The monthly median gross salary for Master Of Science - Business Intelligence And Data Science in Germany is €5,870.00.Based on 18,778 gross salaries
The best-earning Master Of Science - Business Intelligence And Data Science are Combined of Above 55 age groups who live in Bavaria. Their median salary is above €7,100.00, which is a 21% increase over the median salary (€5,870.00) of the selected category.
18,359,909 full-time employees in Germany subject to social insurance earn less than those working as Master Of Science - Business Intelligence And Data Science in Germany. This corresponds to about 84% of full-time employees.
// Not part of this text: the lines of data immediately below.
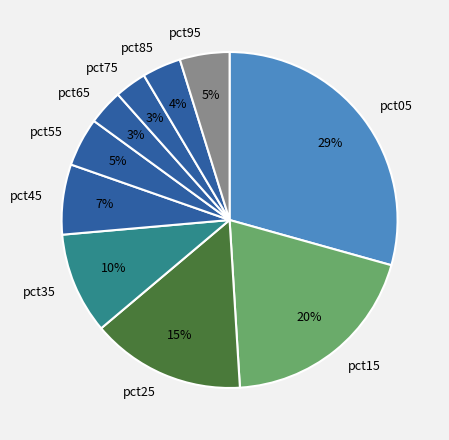

To the nearest percent, what portion does pct95 represent?

5%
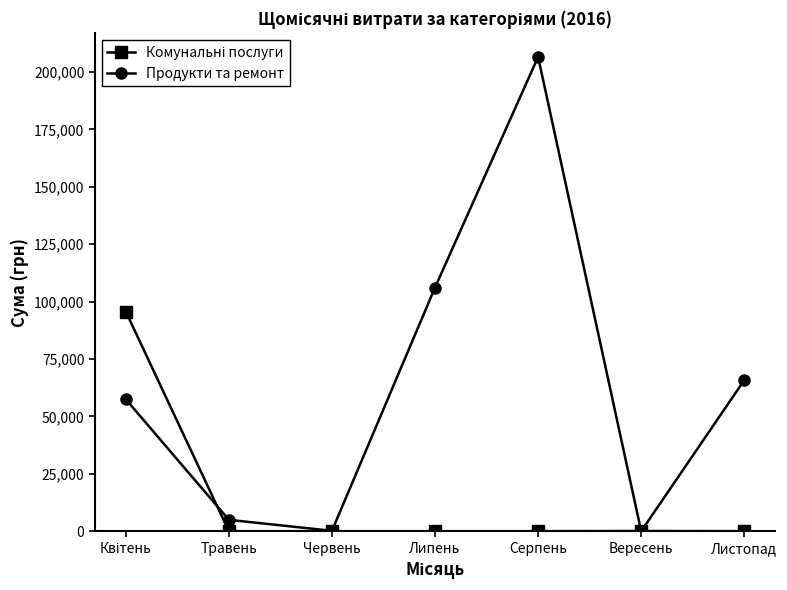

How many lines are shown in the chart?

2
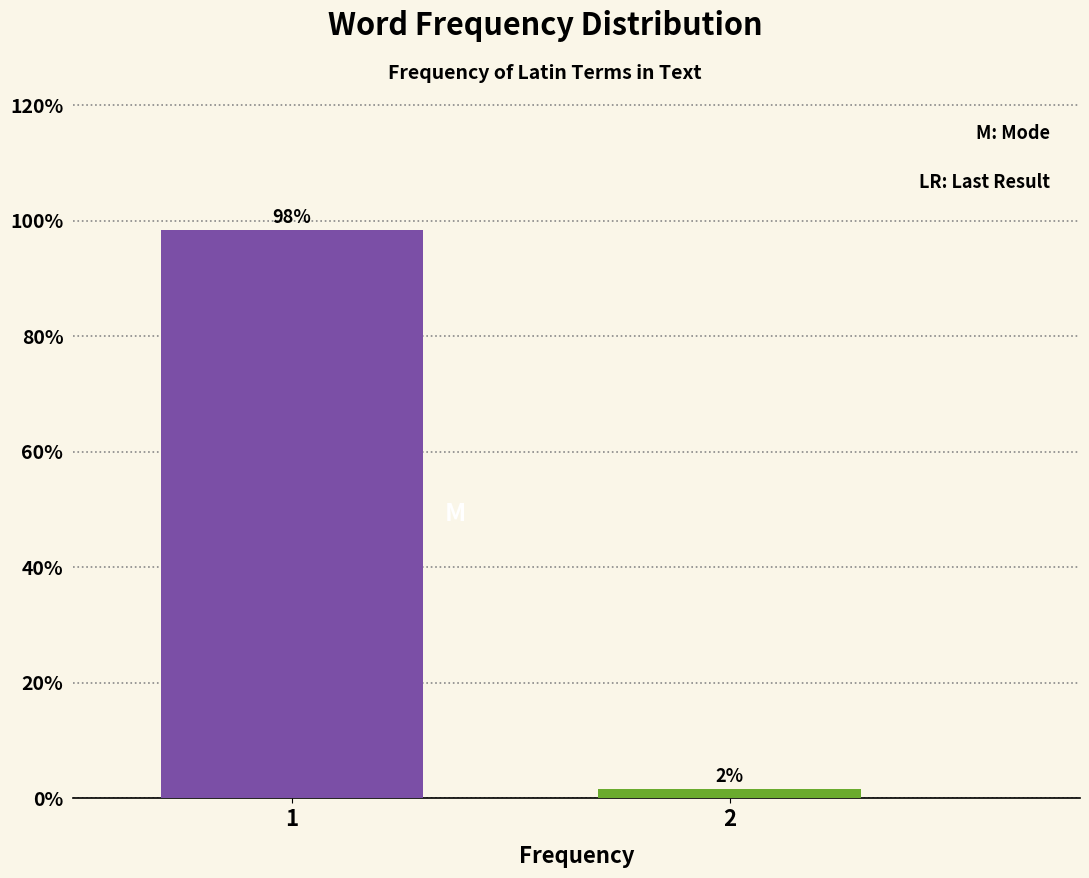

The value at 1 is 98.4. True or false?

True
A similar gross salary is earned by 161,878 full-time employees subject to social security contributions, or 1%.
At the sector level, median earnings ranged from €5,160 in the banking, finance and insurance sector to €1,890 in the temporary employment sector, where very low-paid manual jobs are clearly overrepresented.
Higher wages are generally associated with employment in larger companies and with longer periods of employment.
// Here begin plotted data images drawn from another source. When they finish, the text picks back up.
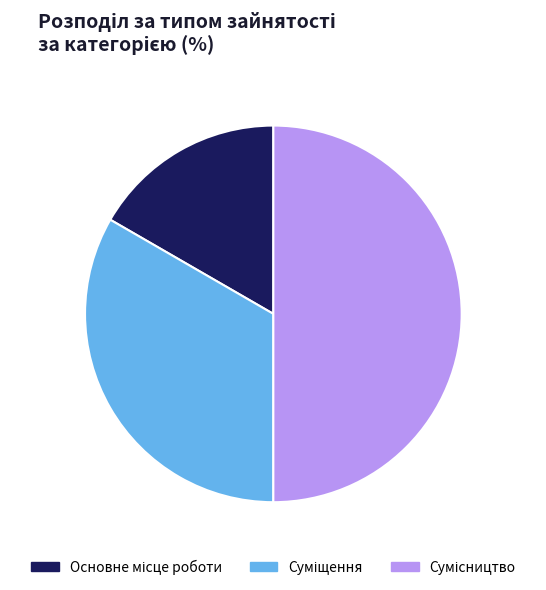

How many segments does this pie chart have?

3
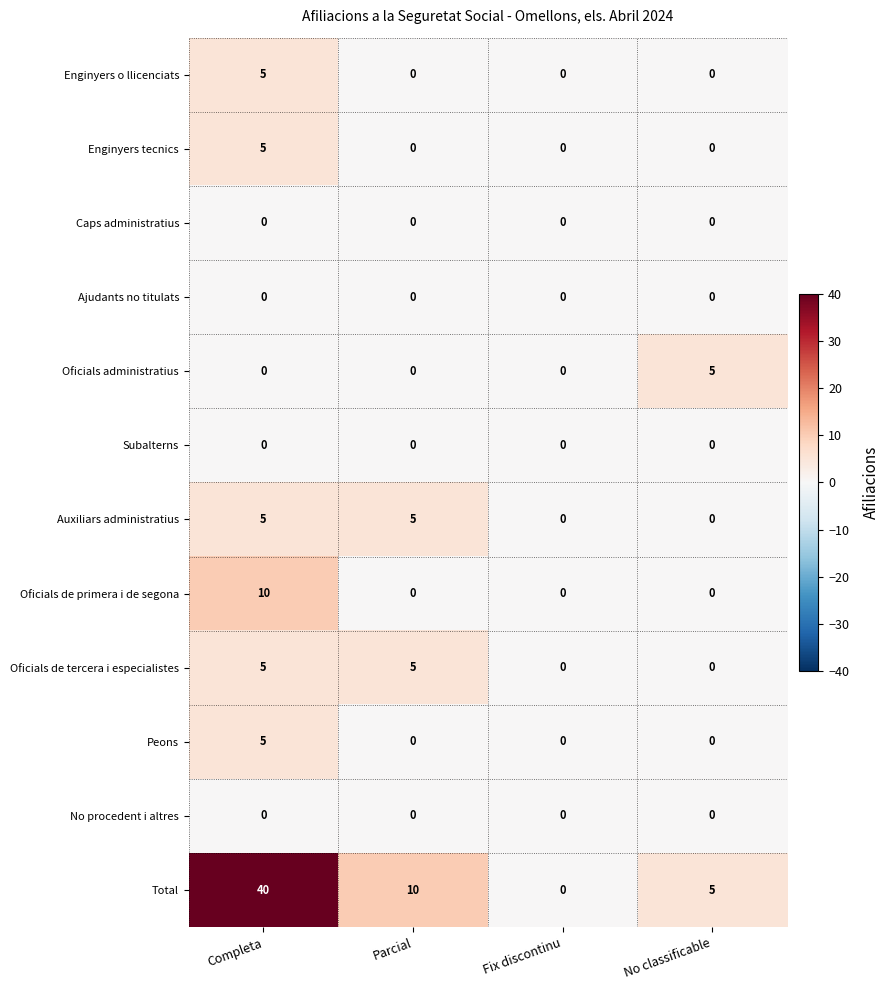

What is the greatest value displayed?

40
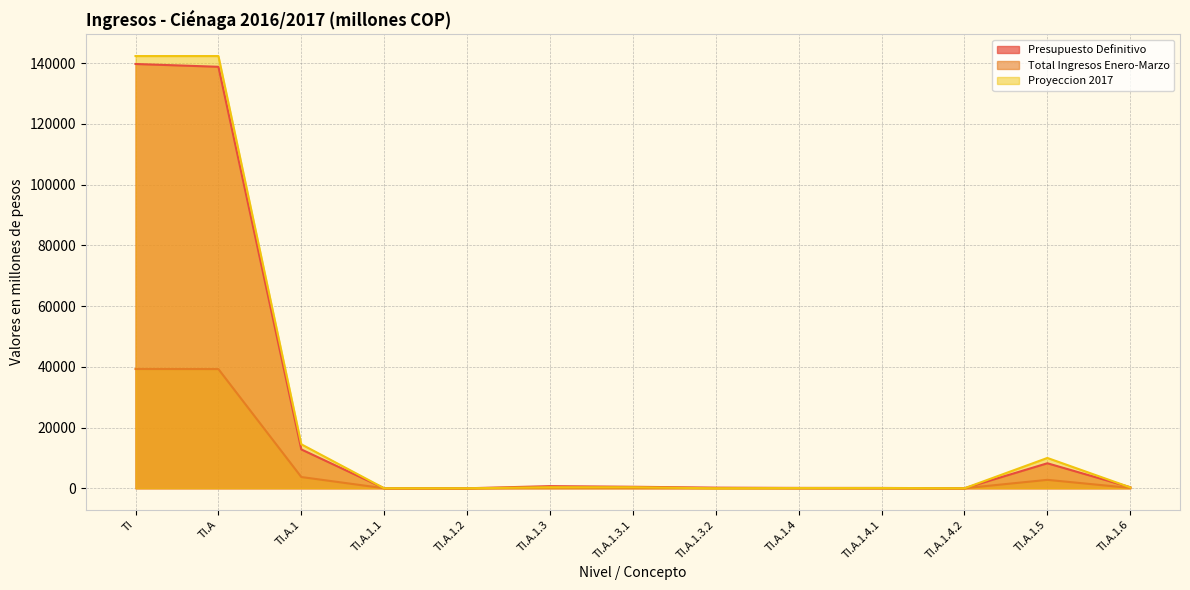

Where is the first local maximum for Total Ingresos Enero-Marzo?

TI.A.1.3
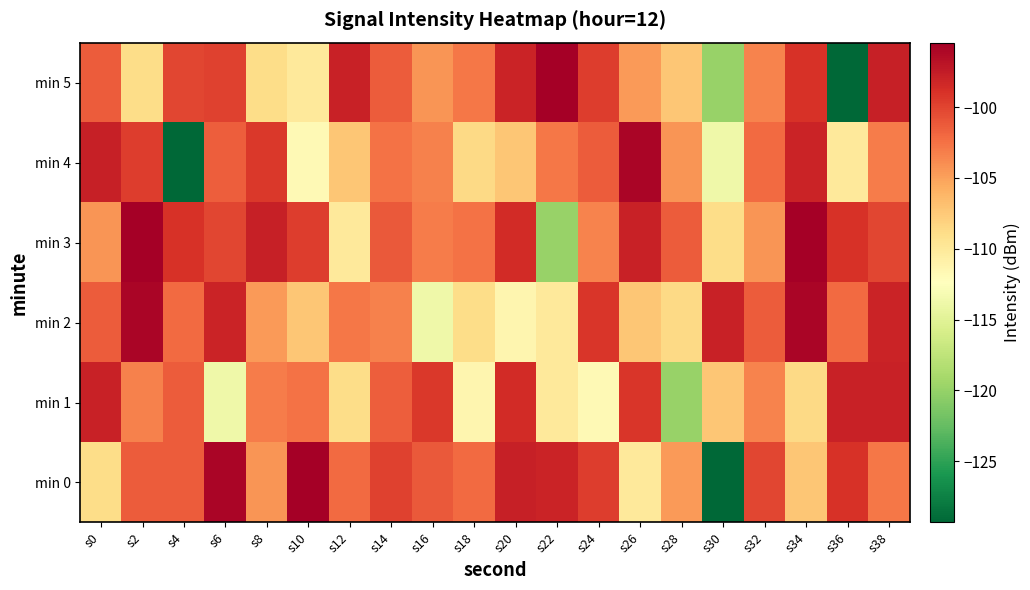

Which series changed the most between s4 and s22?

min 4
A median wage is a number that takes into account several wages and arranges them in ascending or descending order. The median salary is the salary that is in the middle of the sorted salaries. So if you see a median salary, you can be sure that half of the indicated salaries are lower and half are higher.
The exact middle number in a list is called the median. For example, the median of a sorted list of numbers 2300, 2400, 2500, 2600, 2700, 2800 and 6000 is 2600 because half the numbers are lower and half are higher.Mean
Mean wages are calculated by summing up all of the salaries on a list and dividing by the number of salaries on the list. This is important to remember while examining wages, since it implies that extremely high and extremely low incomes are weighted equally in the final average. When data includes a few abnormally high or low wages, mean salary reporting might be misleading.
Rather of looking for the middle number in the list, the mean is calculated by using additions and division. For example, to calculate the mean of 2300, 2400, 2500, 2600, 2700, 2800 and 6000 add them all together to get 21300. Divide them by 7, which is the number of entries on the list, and you get 3042.85.